I'd never considered this as Right vs. Left, but I definitely perceive it as a category of article where New York Media likes to highlight San Francisco's failings.
These are really meant to be feel good pieces for the readers by triggering a sense of superiority. I say this as a native San Franciscan who moved to NYC and plans to stay here.
Some of these articles are less grim, for example this piece on Silicon Valley sock fashion was definitely read by many New Yorkers as reinforcing the idea that we have real style here (i.e. making socks your fashion calling card is like watching a little kid play dress up).
https://www.nytimes.com/2012/02/05/fashion/in-silicon-valley...
Theoretically, the WSJ and NYT are national papers, but they do really have New York readers as their base. So for that reason, I never pay any attention to their take on anything bay area related.
Nashville gets a lot colder in the winter, which, over a few cold winters, solves this problem. Also, using drugs by daylight Or breaking into a car right under a running security camera in Nashville will get you arrested. In San Francisco, nothing will happen to you
no ... not even in terms of all the money they spend on social programs that further attracts that element vs. focusing their efforts on enforcing law/cleaning up the city. Also and way more importantly making sure every adult man and woman has a job that sustains them and allows them to contribute to society.
Scarcity: because SF is a tiny peninsula where housing growth requires vertical growth, and housing (and associated cost rises) are at the root of so much of this. Also some of the other reasons people said, but probably mostly that. I don't know anything about Nashville, though.

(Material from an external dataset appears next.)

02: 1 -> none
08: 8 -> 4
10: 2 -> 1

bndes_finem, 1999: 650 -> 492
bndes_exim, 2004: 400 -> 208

Note that the article also doesn't discuss the trade-offs we routinely see when many of the policies it opposes aren't in place: higher (very expensive) incarceration rates, higher disease rates resulting in higher public health costs, etc.
Also note that as is so often the case, SF is still stuck in a middle ground between policies many believe (based on evidence elsewhere) will really work and save money on balance -- like housing and caring for people -- and the center/right's preferred solution of shoving everyone into expensive prisons as I mentioned above. Few people advocating comprehensive public health and treatment policies think the status quo is anywhere near enough; it's simply all politics is allowing them to do at present.
The problem is Americas version of left is "I will do nothing to help you but I won't intervene if you do drugs on the street" and their version of the right is "I will do nothing at all to help you but you will be punished for any rule breaking"
> The problem is Americas version of left is "I will do nothing to help you but I won't intervene if you do drugs on the street"
That's because the dominant faction of America’s “left”-er party is neoliberal centrist. The actual left would do more, but even in cities with a leftier reputation doesn't tend to have the power to.
I hear this a lot, and while it may be true for the core platform, the American left have some of the most extreme progressive views in the world, for example, on abortion.
I think a lot of people have mental illness but manage to live thanks to aids, healthcare, affordable housing, and so on. Because these structures are missing in America, these people end up in the street and their mental illness is the focus of the blame.
It’s really sad to see so many people desperate and poor, but we essentially told them to come here, that we would pay for services for them and also, feel free to commit any crimes you want. Ridiculous.